Но тире может заменять не только дуновение ветра, но и, наоборот, показывать что-то совсем короткое и резкое, как, например, полёт пули. Читая строчку из стихотворения, посвящённого В. В. Маяковскому: «Выстрел — в самую душу», — мы видим, как летит пуля в сердце лирический героини. Интересно обратить внимание, что тире не только передаёт мгновенность действия, но и рисует траекторию движения пули.

Графически тире — это линия, которая имеет начало и конец. Именно поэтому, читая некоторые стихотворения М. И. Цветаевой, кажется, как будто поэтесса задаёт этим знаком определенное направление движения (иногда движения мысли). Например, это можно увидеть в цикле «Стихи к сыну». М. И. Цветаева призывает своего ребенка вернуться в родную страну:



«
Езжай, мой сын, домой — вперед —

В свой край, в свой век, в свой час, — от нас —

В Россию — вас, в Россию — масс…

»
В этом стихотворении тире не просто олицетворяет, а наглядно показывает путь, который должен пройти сын лирической героини. Каждой новой черточкой М. И. Цветаева прокладывает маршрут для своего ребенка, чтобы он смог вернуться на Родину.

В некоторых стихотворениях с помощью тире М. И. Цветаева передаёт направление своего духовного пути, как, например, в «Молитве»:

«
Ты сам мне подал — слишком много!

Я жажду сразу — всех дорог!



»
Мы знаем о безграничности внутреннего мира поэтессы («что мне, ни в чем не знавшей меры»), но в то же время это тире как будто говорит о том, что, как сильно лирическая героиня не хотела бы охватить все сразу, она сможет пойти только по одной дороге. Тире может не только указывать на направление движения, но и показывать масштаб описываемой картины. Это может быть как что-то не очень большое. Например, размах крыльев в стихотворении «Как правая и левая рука»:

«
Но вихрь встаёт — и бездна пролегла

От правого — до левого крыла!

Или, наоборот, образ целого города в цикле «Стихи о Москве»:

Облака — вокруг,

Купола — вокруг.

Надо всей Москвой

— Сколько хватит рук!



»
Здесь авторское тире создаёт соразмерный задуманному рисунок, подчёркивая величественность и монументальность Москвы.

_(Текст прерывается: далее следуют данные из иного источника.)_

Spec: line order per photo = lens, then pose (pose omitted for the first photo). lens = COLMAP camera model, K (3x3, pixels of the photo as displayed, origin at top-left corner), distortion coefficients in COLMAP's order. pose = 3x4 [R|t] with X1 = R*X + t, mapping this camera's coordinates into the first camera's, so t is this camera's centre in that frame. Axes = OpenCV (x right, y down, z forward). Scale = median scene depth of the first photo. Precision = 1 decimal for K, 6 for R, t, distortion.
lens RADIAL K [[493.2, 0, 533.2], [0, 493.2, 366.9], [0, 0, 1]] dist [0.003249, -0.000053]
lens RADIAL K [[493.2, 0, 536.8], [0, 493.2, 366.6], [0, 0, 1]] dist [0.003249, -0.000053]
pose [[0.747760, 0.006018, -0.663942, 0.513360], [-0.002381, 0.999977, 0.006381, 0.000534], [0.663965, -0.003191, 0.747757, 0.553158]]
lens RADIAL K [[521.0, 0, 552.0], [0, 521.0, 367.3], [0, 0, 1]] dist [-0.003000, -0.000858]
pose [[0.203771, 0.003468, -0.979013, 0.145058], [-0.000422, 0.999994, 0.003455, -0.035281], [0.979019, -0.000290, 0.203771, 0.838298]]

Однако тире передаёт не только пространство, но и время в стихотворениях. Интересно, что этот знак может отражать абсолютно любые промежутки времени, начиная с самых маленьких — секунд, и заканчивая целыми веками. Мне кажется, что значение тире в стихотворениях поэтессы зависит от контекста, потому что где-то тире увеличивает время, а где-то, наоборот, сокращает. Например, в стихотворении «Солнцем жилки налиты» тире подчёркивает скоротечность жизни:

«
— Странно чувствовать так сильно и так просто

Мимолетность жизни — и свою.

»
А в стихотворении «Времени у нас часок» тире, наоборот, передаёт бесконечность времени, тянущегося в разлуке:

«
Времени у нас часок.

Дальше — вечность друг без друга!

А в песочнице — песок —

Утечет!

»
Тире в сочетании с образом песочных часов замедляет время в стихотворении.

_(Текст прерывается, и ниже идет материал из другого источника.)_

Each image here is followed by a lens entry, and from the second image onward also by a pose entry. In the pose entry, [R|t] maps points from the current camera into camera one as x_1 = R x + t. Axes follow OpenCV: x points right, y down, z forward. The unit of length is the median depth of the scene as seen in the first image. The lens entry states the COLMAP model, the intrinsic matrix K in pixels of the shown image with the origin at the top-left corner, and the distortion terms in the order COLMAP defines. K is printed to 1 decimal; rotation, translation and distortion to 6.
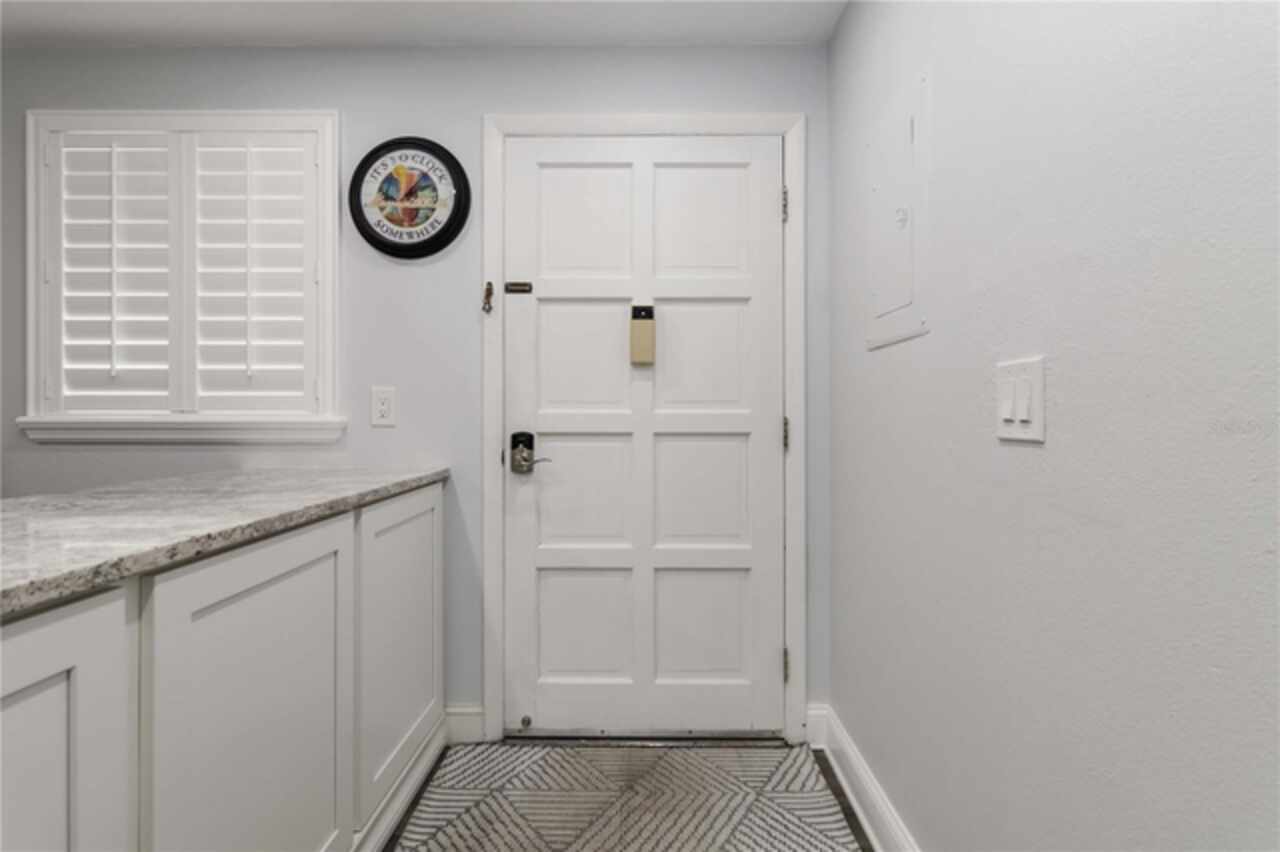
lens RADIAL K [[654.8, 0, 640.2], [0, 654.8, 422.3], [0, 0, 1]] dist [0.001580, 0.000265]
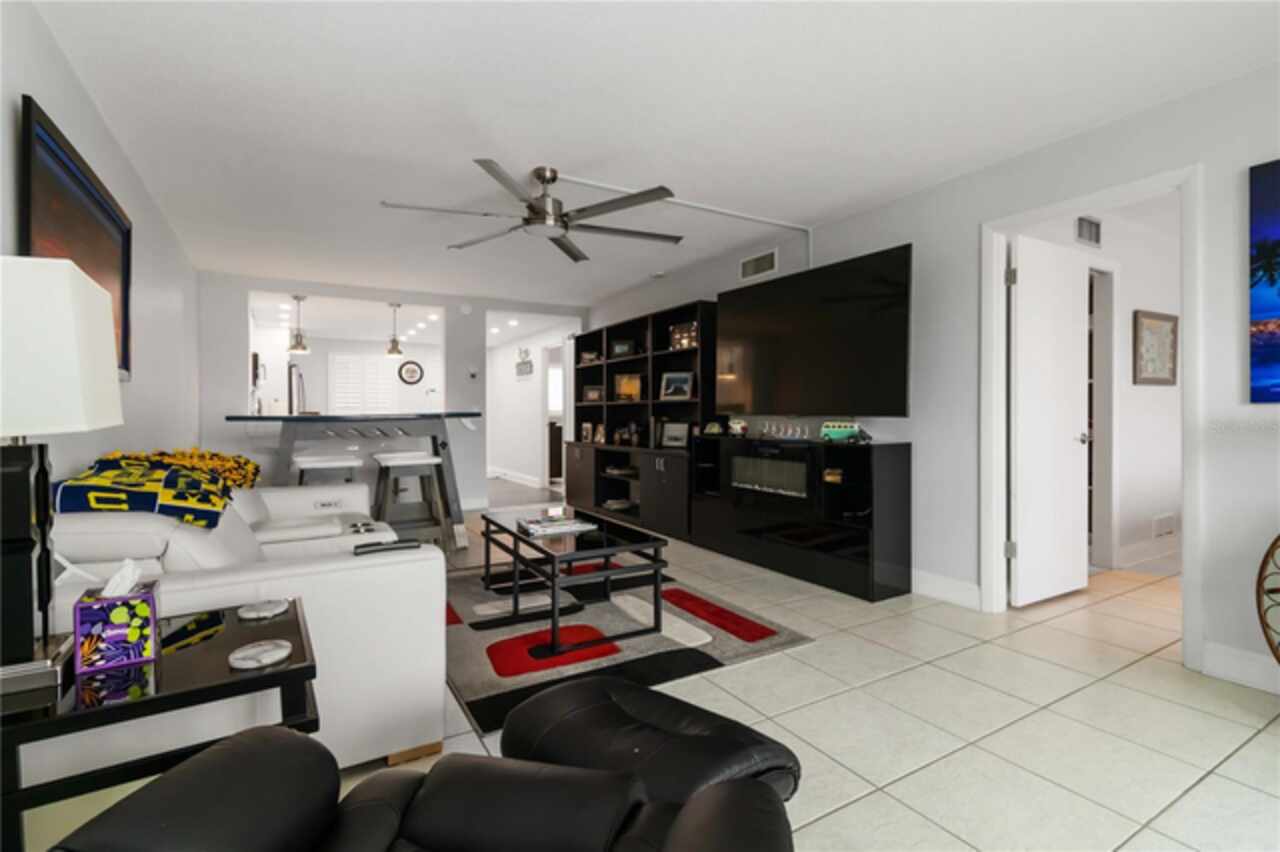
lens RADIAL K [[592.8, 0, 640.5], [0, 592.8, 419.5], [0, 0, 1]] dist [0.002841, 0.001529]
pose [[0.857688, -0.012666, 0.514014, -1.227639], [0.011437, 0.999919, 0.005556, 0.024513], [-0.514043, 0.001114, 0.857764, -4.043098]]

Интересно, что тире подвластны все времена: и прошлое, и настоящее, и будущее. Например, связь с прошлым можно увидеть в строчке из стихотворения «Дружить со мной нельзя»:

«
Вчерашний день прошёл — и мы его схороним

»
Тире как будто проводит черту, отделяющую прошедший день, показывая, что «прошлое должно оставаться в прошлом». А вот увидеть грань между настоящим и будущим можно в стихотворении из цикла «Стол»:

«
Учивший, что нету — завтра,

Что только сегодня — есть.

»
Тире является также ограничителем времени. Это можно увидеть в стихотворении «Анне Ахматовой»:

«
В утренний сонный час,

— Кажется, четверть пятого, —

Я полюбила Вас,

Анна Ахматова.

»
Тире не просто подчёркивает значимость этого момента, но и создаёт определенные временные рамки.

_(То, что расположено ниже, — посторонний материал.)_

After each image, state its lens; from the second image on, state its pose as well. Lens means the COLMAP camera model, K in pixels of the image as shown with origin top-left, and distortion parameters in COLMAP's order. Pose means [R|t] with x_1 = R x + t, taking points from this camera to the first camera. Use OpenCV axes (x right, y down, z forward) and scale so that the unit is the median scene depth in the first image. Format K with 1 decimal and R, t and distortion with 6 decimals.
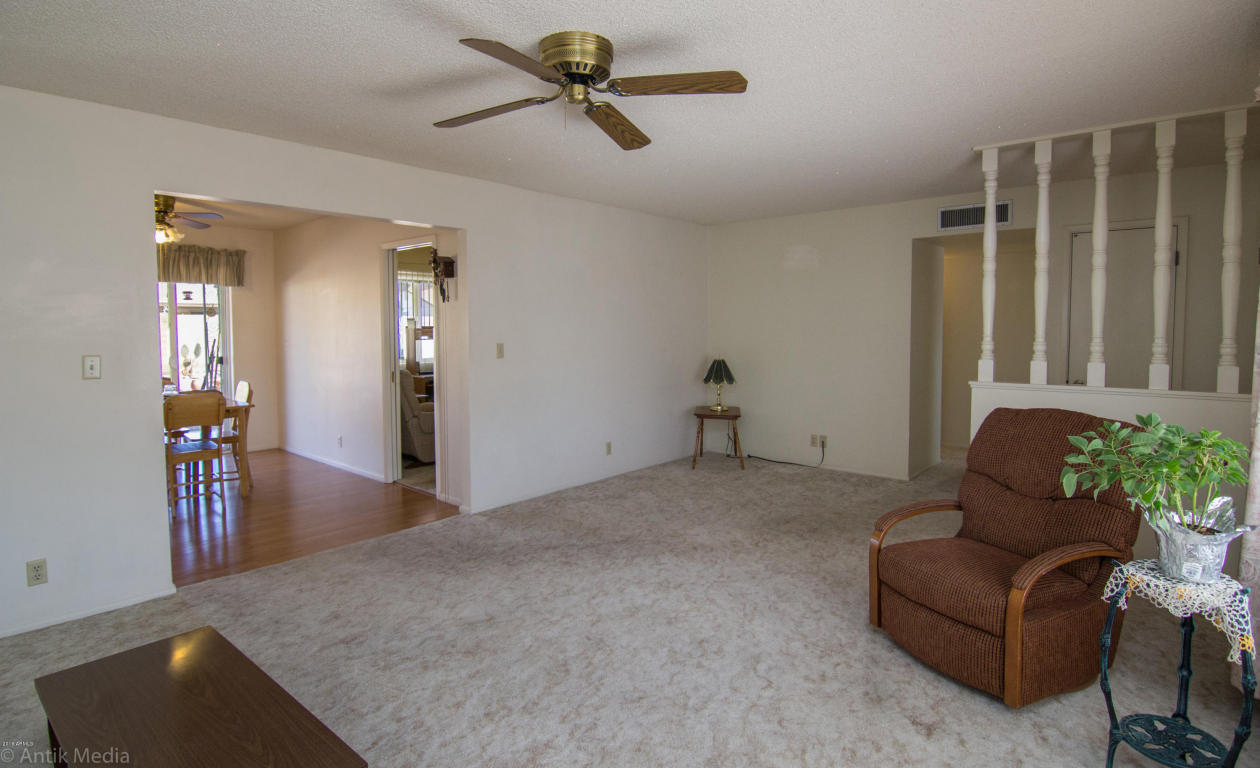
lens RADIAL K [[652.3, 0, 628.3], [0, 652.3, 329.7], [0, 0, 1]] dist [0.001054, -0.000003]
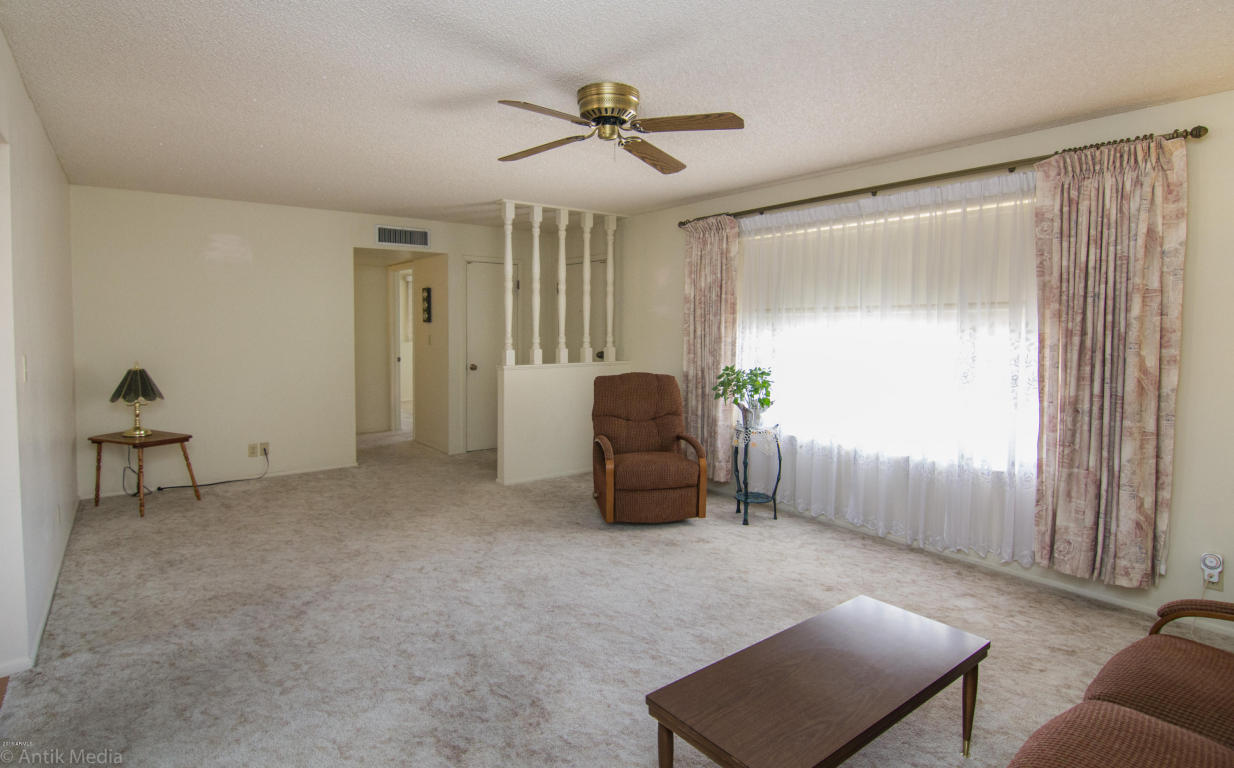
lens RADIAL K [[646.8, 0, 615.9], [0, 646.8, 354.7], [0, 0, 1]] dist [-0.005145, -0.001284]
pose [[0.198592, -0.039218, 0.979297, -0.758959], [0.003868, 0.999223, 0.039232, 0.001559], [-0.980075, -0.004003, 0.198590, 0.477802]]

Проанализировав некоторые стихотворения М. И. Цветаевой, можно увидеть, что тире играет важную роль в формировании хронотопа цветаевских поэтических текстов. Хотя иногда мне кажется, как будто тире не просто показывает время и расстояние в стихотворениях, но и является этим самым временем и расстоянием. В одних стихотворениях — это дорога, которую М. И. Цветаева прокладывает как для своих лирический героев, так и для нас, читателей, бесстрашно следующих за полетом мысли поэтессы. В других — промежуток времени, в котором живут ее герои и который, хоть и на доли секунды, но увеличивает время нашего прочтения стихотворений. В поэтических текстах М. И. Цветаевой тире — это уже не просто знак препинания, а ключ к различным символам и смыслам стихотворений.